Sundays are usually quiet in Argelès. Early in the morning, the grocery store, bakeries, butchers and green grocers will stay open until noon. People go from place to place to buy their Sunday dinner.
Our schedule is Rick makes a big Sunday breakfast and I do a light lunch after picking up what we need.
He went out at my request for flour. I wanted to make oatmeal-molasses bread and our meal would be to fry four pieces of the dough while the loaf baked. When I lived on the Riverway, on Saturdays I didn't go food shopping at Haymarket, I would bake bread for the week. I would fry up pieces of it for my and Llara's lunch. We ate it with butter and syrup.

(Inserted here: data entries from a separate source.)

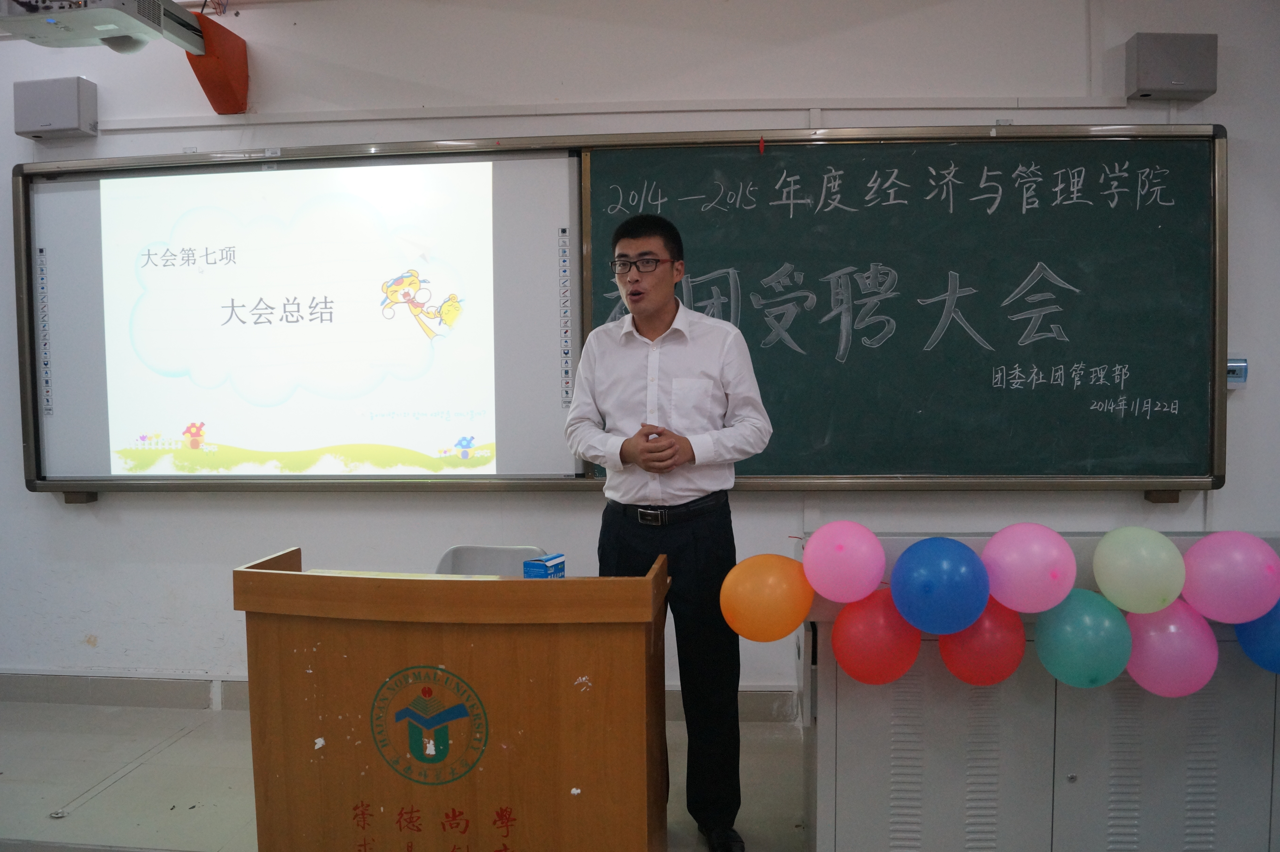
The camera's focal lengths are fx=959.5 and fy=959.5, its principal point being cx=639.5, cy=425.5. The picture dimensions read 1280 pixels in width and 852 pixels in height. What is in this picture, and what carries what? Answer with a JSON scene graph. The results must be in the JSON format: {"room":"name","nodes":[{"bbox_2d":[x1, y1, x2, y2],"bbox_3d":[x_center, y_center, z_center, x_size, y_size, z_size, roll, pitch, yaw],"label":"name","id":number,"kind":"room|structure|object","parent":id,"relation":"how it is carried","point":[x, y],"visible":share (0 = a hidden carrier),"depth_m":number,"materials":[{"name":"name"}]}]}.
{"room":"classroom","nodes":[
{"label":"classroom","id":0,"kind":"room"},
{"bbox_2d":[0,698,805,851],"bbox_3d":[-0.298,1.261,1.672,7.479,0.111,4.327,0,3,6],"label":"floor","id":1,"kind":"structure","parent":0,"point":[104,798],"depth_m":3.06,"materials":[{"name":"grey tile"}]},
{"bbox_2d":[234,545,671,851],"bbox_3d":[-0.415,0.759,2.387,0.960,0.829,0.562,0,3,6],"label":"lectern","id":2,"kind":"object","parent":1,"relation":"on","point":[589,672],"visible":0.98,"depth_m":2.16,"materials":[{"name":"brown wood"}]},
{"bbox_2d":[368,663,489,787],"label":"emblem","id":3,"kind":"object","parent":2,"relation":"attached to","point":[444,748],"visible":0.94,"depth_m":2.12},
{"bbox_2d":[523,552,565,578],"bbox_3d":[-0.239,0.380,2.402,0.072,0.109,0.105,1,4,25],"label":"blue box","id":4,"kind":"object","parent":2,"relation":"on","point":[529,565],"visible":0.75,"depth_m":2.36,"materials":[{"name":"blue cardboard"}]},
{"bbox_2d":[434,544,549,576],"bbox_3d":[-0.498,0.786,3.039,0.465,0.735,0.506,0,3,6],"label":"chair","id":5,"kind":"object","parent":1,"relation":"on","point":[517,560],"visible":0.22,"depth_m":3.22,"materials":[{"name":"grey plastic"}]},
{"bbox_2d":[565,213,772,851],"bbox_3d":[0.091,0.287,2.782,0.600,1.718,0.526,3,5,41],"label":"man","id":6,"kind":"object","parent":1,"relation":"on","point":[652,309],"visible":0.98,"depth_m":2.60},
{"bbox_2d":[799,528,1279,851],"bbox_3d":[1.202,0.723,2.500,1.590,0.856,0.633,0,3,6],"label":"cabinet","id":7,"kind":"object","parent":1,"relation":"on","point":[1070,786],"visible":0.68,"depth_m":2.29,"materials":[{"name":"grey metal"}]},
{"bbox_2d":[720,552,813,642],"bbox_3d":[0.309,0.423,2.326,0.240,0.207,0.118,0,3,6],"label":"orange balloon","id":8,"kind":"object","parent":7,"relation":"attached to","point":[807,597],"visible":0.97,"depth_m":2.30,"materials":[{"name":"orange rubber"}]},
{"bbox_2d":[800,519,886,604],"bbox_3d":[0.490,0.330,2.294,0.187,0.192,0.154,0,3,6],"label":"pink balloon","id":9,"kind":"object","parent":7,"relation":"attached to","point":[837,570],"visible":0.97,"depth_m":2.25,"materials":[{"name":"pink rubber"}]},
{"bbox_2d":[831,587,920,684],"bbox_3d":[0.561,0.502,2.249,0.210,0.222,0.141,0,3,6],"label":"red balloon","id":10,"kind":"object","parent":7,"relation":"attached to","point":[840,629],"visible":0.95,"depth_m":2.22,"materials":[{"name":"red rubber"}]},
{"bbox_2d":[891,536,991,634],"bbox_3d":[0.702,0.374,2.223,0.211,0.215,0.179,0,3,6],"label":"blue balloon","id":11,"kind":"object","parent":7,"relation":"attached to","point":[925,587],"visible":0.97,"depth_m":2.18,"materials":[{"name":"blue rubber"}]},
{"bbox_2d":[937,600,1026,684],"bbox_3d":[0.795,0.506,2.212,0.200,0.209,0.125,0,3,6],"label":"red balloon","id":12,"kind":"object","parent":7,"relation":"attached to","point":[975,632],"visible":0.79,"depth_m":2.18,"materials":[{"name":"red rubber"}]},
{"bbox_2d":[982,522,1077,613],"bbox_3d":[0.919,0.338,2.249,0.196,0.206,0.162,0,3,6],"label":"pink balloon","id":13,"kind":"object","parent":7,"relation":"attached to","point":[1013,570],"visible":0.98,"depth_m":2.21,"materials":[{"name":"pink rubber"}]},
{"bbox_2d":[1034,587,1133,688],"bbox_3d":[1.015,0.493,2.184,0.196,0.216,0.154,0,3,6],"label":"balloon","id":14,"kind":"object","parent":7,"relation":"attached to","point":[1075,619],"visible":0.95,"depth_m":2.15,"materials":[{"name":"teal rubber"}]},
{"bbox_2d":[1093,526,1188,614],"bbox_3d":[1.160,0.337,2.208,0.174,0.192,0.133,0,3,6],"label":"balloon","id":15,"kind":"object","parent":7,"relation":"attached to","point":[1118,565],"visible":0.98,"depth_m":2.18,"materials":[{"name":"rubber"}]},
{"bbox_2d":[1121,600,1217,697],"bbox_3d":[1.218,0.519,2.210,0.198,0.216,0.156,0,3,6],"label":"pink balloon","id":16,"kind":"object","parent":7,"relation":"attached to","point":[1151,634],"visible":0.77,"depth_m":2.18,"materials":[{"name":"pink rubber"}]},
{"bbox_2d":[1179,531,1279,624],"bbox_3d":[1.367,0.353,2.196,0.213,0.207,0.131,0,3,6],"label":"pink balloon","id":17,"kind":"object","parent":7,"relation":"attached to","point":[1213,604],"visible":0.98,"depth_m":2.16,"materials":[{"name":"pink rubber"}]},
{"bbox_2d":[1233,601,1279,673],"bbox_3d":[1.511,0.480,2.203,0.225,0.222,0.155,0,3,6],"label":"blue balloon","id":18,"kind":"object","parent":7,"relation":"attached to","point":[1261,624],"visible":0.76,"depth_m":2.21,"materials":[{"name":"blue rubber"}]},
{"bbox_2d":[0,0,1279,718],"bbox_3d":[-0.146,-0.304,3.603,8.064,2.814,0.205,0,3,6],"label":"wall","id":19,"kind":"structure","parent":0,"point":[81,517],"depth_m":3.48,"materials":[{"name":"white paint"}]},
{"bbox_2d":[13,76,98,139],"bbox_3d":[-2.184,-1.180,3.586,0.259,0.202,0.127,0,3,6],"label":"speaker","id":20,"kind":"object","parent":19,"relation":"attached to","point":[48,123],"visible":0.99,"depth_m":3.54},
{"bbox_2d":[0,0,207,55],"bbox_3d":[-1.772,-1.398,3.101,0.560,0.315,0.624,0,3,6],"label":"projector","id":21,"kind":"object","parent":19,"relation":"attached to","point":[51,21],"visible":0.97,"depth_m":3.04,"materials":[{"name":"white plastic"}]},
{"bbox_2d":[185,12,250,115],"bbox_3d":[-1.564,-1.324,3.551,0.211,0.309,0.267,0,3,6],"label":"bracket","id":22,"kind":"object","parent":19,"relation":"attached to","point":[216,88],"visible":0.8,"depth_m":3.53,"materials":[{"name":"red"}]},
{"bbox_2d":[24,146,590,490],"bbox_3d":[-1.224,-0.397,3.509,1.949,1.201,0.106,0,3,6],"label":"projection screen","id":23,"kind":"object","parent":19,"relation":"attached to","point":[48,187],"visible":0.95,"depth_m":3.47,"materials":[{"name":"white"}]},
{"bbox_2d":[0,670,807,721],"bbox_3d":[-0.685,1.032,3.609,5.063,0.108,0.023,0,3,6],"label":"baseboard","id":24,"kind":"structure","parent":19,"relation":"attached to","point":[161,691],"depth_m":3.69,"materials":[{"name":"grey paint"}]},
{"bbox_2d":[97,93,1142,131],"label":"cable trunking","id":25,"kind":"object","parent":19,"relation":"attached to","point":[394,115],"visible":0.94,"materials":[{"name":"white plastic"}]},
{"bbox_2d":[567,126,1222,492],"bbox_3d":[0.830,-0.406,3.356,2.280,1.214,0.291,0,3,6],"label":"chalkboard","id":26,"kind":"object","parent":19,"relation":"attached to","point":[1008,353],"visible":0.85,"depth_m":3.34,"materials":[{"name":"green"}]},
{"bbox_2d":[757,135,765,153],"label":"red ribbon","id":27,"kind":"object","parent":26,"relation":"attached to","point":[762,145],"visible":0.97,"depth_m":3.34,"materials":[{"name":"red"}]},
{"bbox_2d":[1124,31,1217,101],"bbox_3d":[1.749,-1.182,3.162,0.247,0.202,0.121,0,3,6],"label":"speaker","id":28,"kind":"object","parent":19,"relation":"attached to","point":[1175,80],"visible":0.98,"depth_m":3.11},
{"bbox_2d":[1226,358,1247,387],"bbox_3d":[1.987,-0.174,3.227,0.093,0.102,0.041,0,3,6],"label":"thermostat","id":29,"kind":"object","parent":19,"relation":"attached to","point":[1233,366],"visible":0.49,"depth_m":3.21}
]}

Making bread in France doesn't make much sense because the breads are wonderful. It is normal to buy it fresh daily and we often carry it home still warm from the oven. However, the oatmeal-molasses bread is not on offer.

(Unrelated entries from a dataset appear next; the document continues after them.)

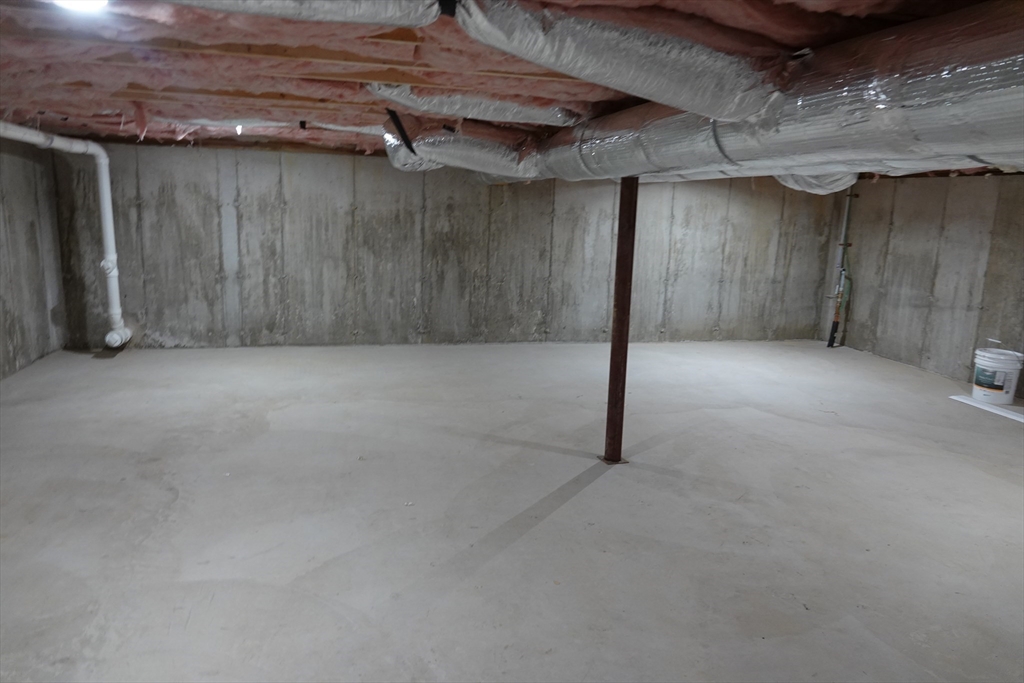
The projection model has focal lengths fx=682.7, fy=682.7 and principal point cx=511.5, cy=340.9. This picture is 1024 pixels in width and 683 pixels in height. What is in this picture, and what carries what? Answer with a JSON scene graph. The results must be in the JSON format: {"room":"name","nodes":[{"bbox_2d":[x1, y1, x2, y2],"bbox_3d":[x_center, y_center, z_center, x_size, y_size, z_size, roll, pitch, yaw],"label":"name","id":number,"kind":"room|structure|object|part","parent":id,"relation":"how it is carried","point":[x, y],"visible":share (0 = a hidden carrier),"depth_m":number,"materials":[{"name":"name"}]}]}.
{"room":"basement","nodes":[
{"label":"basement","id":0,"kind":"room"},
{"bbox_2d":[0,136,67,379],"bbox_3d":[-3.561,-0.217,3.021,0.176,2.070,7.783,-1,11,-14],"label":"left wall","id":1,"kind":"structure","parent":0,"point":[45,307],"depth_m":5.99,"materials":[{"name":"grey concrete"}]},
{"bbox_2d":[52,139,840,349],"bbox_3d":[-0.127,-1.000,7.650,8.632,2.169,0.230,-1,11,-14],"label":"back wall","id":2,"kind":"structure","parent":0,"point":[169,275],"depth_m":7.32,"materials":[{"name":"grey concrete"}]},
{"bbox_2d":[0,0,1021,173],"bbox_3d":[0.712,-1.359,3.763,8.603,0.252,7.153,-1,11,-14],"label":"ceiling","id":3,"kind":"structure","parent":0,"point":[185,142],"depth_m":2.91,"materials":[{"name":"pink"}]},
{"bbox_2d":[0,121,131,347],"bbox_3d":[-3.882,-0.729,5.426,0.523,2.060,2.766,3,11,5],"label":"drain pipe","id":4,"kind":"object","parent":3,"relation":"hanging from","point":[115,311],"visible":0.98,"depth_m":6.42,"materials":[{"name":"white plastic"}]},
{"bbox_2d":[52,0,109,13],"bbox_3d":[-1.355,-1.079,2.127,0.178,0.081,0.174,-1,11,-14],"label":"ceiling light","id":5,"kind":"object","parent":3,"relation":"attached to","point":[91,2],"visible":0.8,"depth_m":2.13,"materials":[{"name":"white"}]},
{"bbox_2d":[234,124,243,135],"bbox_3d":[-2.103,-1.638,5.258,0.092,0.104,0.099,-1,11,-14],"label":"light bulb","id":6,"kind":"object","parent":3,"relation":"attached to","point":[237,128],"visible":0.57,"depth_m":5.24,"materials":[{"name":"white"}]},
{"bbox_2d":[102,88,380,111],"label":"wooden joist","id":7,"kind":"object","parent":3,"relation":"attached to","point":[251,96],"visible":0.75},
{"bbox_2d":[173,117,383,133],"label":"insulated duct","id":8,"kind":"object","parent":3,"relation":"attached to","point":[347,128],"visible":0.57,"depth_m":4.94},
{"bbox_2d":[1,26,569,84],"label":"wooden joist","id":9,"kind":"object","parent":3,"relation":"attached to","point":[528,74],"visible":0.87,"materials":[{"name":"brown wood"}]},
{"bbox_2d":[166,0,444,28],"bbox_3d":[-0.904,-0.946,1.657,1.692,0.206,0.516,-1,11,-14],"label":"flexible duct","id":10,"kind":"object","parent":3,"relation":"hanging from","point":[339,16],"visible":0.98,"depth_m":1.86,"materials":[{"name":"silver metal"}]},
{"bbox_2d":[385,108,416,152],"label":"strap","id":11,"kind":"object","parent":3,"relation":"hanging from","point":[407,144],"visible":0.91,"depth_m":4.13,"materials":[{"name":"black"}]},
{"bbox_2d":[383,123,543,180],"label":"flexible duct","id":12,"kind":"object","parent":3,"relation":"hanging from","point":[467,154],"visible":0.72,"depth_m":4.94,"materials":[{"name":"silver metal"}]},
{"bbox_2d":[373,85,581,126],"bbox_3d":[-0.143,-1.305,3.738,1.373,0.159,0.456,-1,11,-14],"label":"flexible duct","id":13,"kind":"object","parent":3,"relation":"attached to","point":[516,108],"visible":0.87,"depth_m":3.63,"materials":[{"name":"silver metal"}]},
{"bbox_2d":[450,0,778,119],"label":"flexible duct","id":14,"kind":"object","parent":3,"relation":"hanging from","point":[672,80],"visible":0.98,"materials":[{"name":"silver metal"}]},
{"bbox_2d":[445,0,1023,187],"bbox_3d":[0.909,-0.931,2.897,1.028,0.465,4.776,-1,11,-14],"label":"air duct","id":15,"kind":"object","parent":3,"relation":"hanging from","point":[944,126],"visible":0.89,"depth_m":2.18,"materials":[{"name":"silver metal"}]},
{"bbox_2d":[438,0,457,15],"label":"strap","id":16,"kind":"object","parent":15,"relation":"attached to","point":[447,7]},
{"bbox_2d":[775,171,858,194],"bbox_3d":[2.263,-1.260,5.060,0.734,0.288,0.685,-1,11,-14],"label":"flexible duct","id":17,"kind":"object","parent":3,"relation":"hanging from","point":[810,190],"visible":0.34,"depth_m":5.03,"materials":[{"name":"metal"}]},
{"bbox_2d":[1,338,1022,682],"bbox_3d":[0.667,0.883,3.787,8.639,0.123,8.329,-1,11,-14],"label":"concrete floor","id":18,"kind":"structure","parent":0,"point":[612,478],"depth_m":3.38,"materials":[{"name":"grey concrete"}]},
{"bbox_2d":[603,177,638,464],"bbox_3d":[0.645,-0.089,4.017,0.217,1.729,0.215,-1,11,-14],"label":"support column","id":19,"kind":"structure","parent":18,"relation":"on","point":[616,345],"depth_m":3.98,"materials":[{"name":"brown metal"}]},
{"bbox_2d":[826,189,856,348],"bbox_3d":[3.967,-0.935,8.150,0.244,1.989,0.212,-1,11,-14],"label":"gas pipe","id":20,"kind":"object","parent":18,"relation":"on","point":[832,333],"visible":0.82,"depth_m":8.16,"materials":[{"name":"metal"}]},
{"bbox_2d":[950,395,1023,422],"bbox_3d":[4.110,0.590,5.507,0.337,0.020,1.031,-1,11,-14],"label":"white board","id":21,"kind":"object","parent":18,"relation":"on","point":[988,409],"visible":0.86,"depth_m":5.65,"materials":[{"name":"white plastic"}]},
{"bbox_2d":[972,346,1023,404],"bbox_3d":[4.191,0.284,5.909,0.355,0.452,0.347,4,11,9],"label":"plastic bucket","id":22,"kind":"object","parent":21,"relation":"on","point":[1008,367],"visible":0.99,"depth_m":5.81,"materials":[{"name":"white plastic"}]},
{"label":"lid","id":23,"kind":"part","parent":22,"relation":"part of","materials":[{"name":"white plastic"}]},
{"bbox_2d":[824,174,1023,391],"bbox_3d":[4.916,-0.198,4.708,0.183,2.025,7.550,-1,11,-14],"label":"right wall","id":24,"kind":"structure","parent":0,"point":[906,349],"depth_m":6.88,"materials":[{"name":"grey concrete"}]}
]}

Making bread is sensual. There's the smell of the yeast, the colors of the oatmeal and molasses mixing, the addition of the flour. And then there is the kneading. It starts out sticky, but then it becomes elastic. And lastly, there's nothing like the aroma of baking bread.

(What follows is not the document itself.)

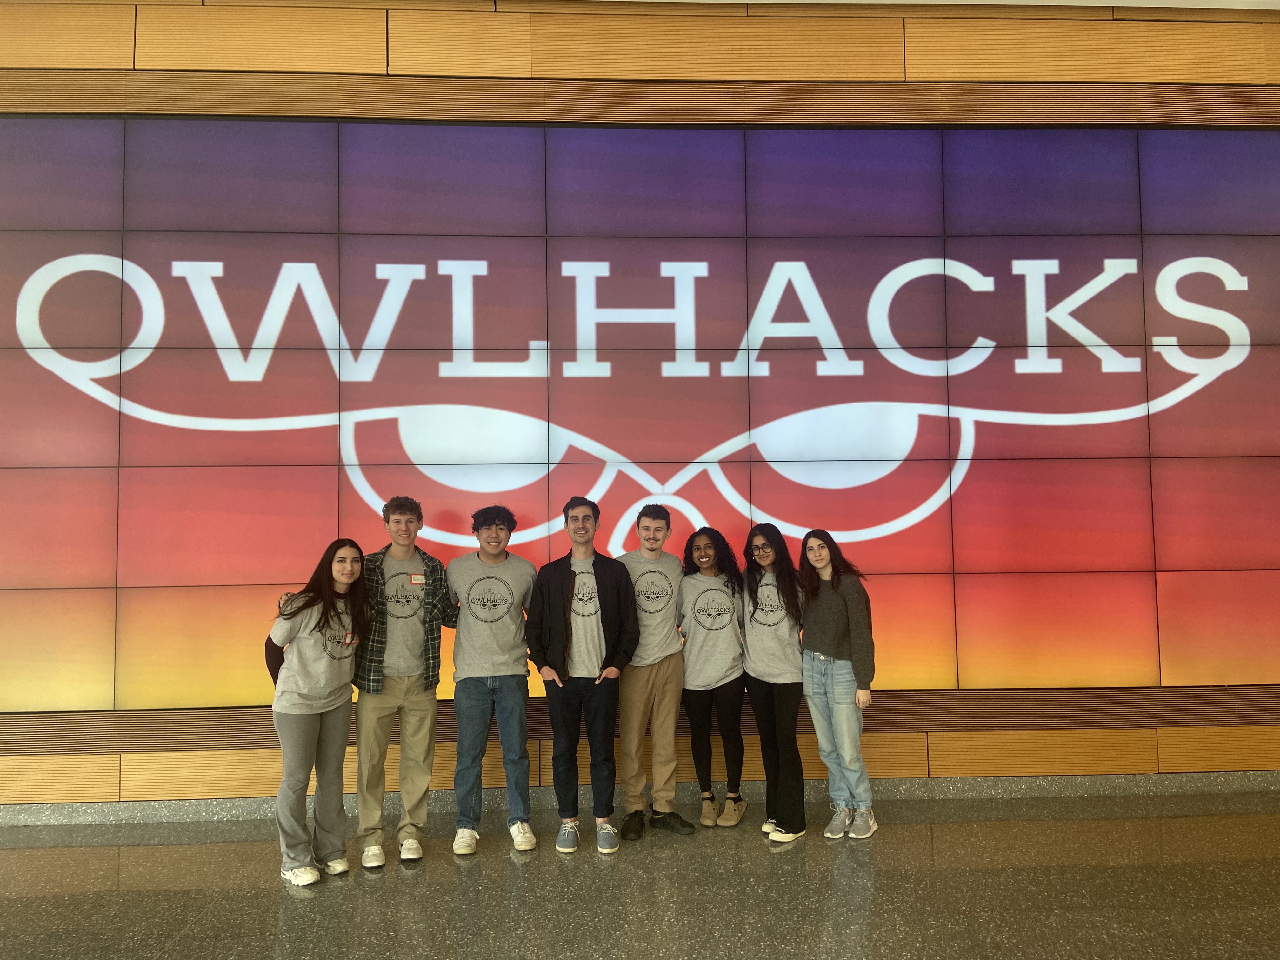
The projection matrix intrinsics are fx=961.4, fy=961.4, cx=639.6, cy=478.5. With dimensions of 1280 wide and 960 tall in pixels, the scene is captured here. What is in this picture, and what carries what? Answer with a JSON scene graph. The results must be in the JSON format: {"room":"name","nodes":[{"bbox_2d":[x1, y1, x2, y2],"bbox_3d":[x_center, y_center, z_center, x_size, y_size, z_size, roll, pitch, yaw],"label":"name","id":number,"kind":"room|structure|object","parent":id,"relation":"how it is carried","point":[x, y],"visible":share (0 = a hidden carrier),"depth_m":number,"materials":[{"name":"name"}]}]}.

Our coffee table is tiles showing a Swiss mountain scene. It resembles where we used to go in the Alps. Before the lockdown I would look at it with fond memories and awareness, I could go there anytime, but now I can't. Technically two of us are not suppose to be in a car at the same time and it is a good seven-hour drive. I suppose I could hide under a blanket.
Also the borders are closed, but as official Swiss residents we probably would be allowed in. I don't want to take the drive in case they done. Meanwhile we are happy here.
I have a childish streak when you tell me I can't do something, I want to do it more and often do. Not with this.
With the internet, email and phones we are in touch with friends.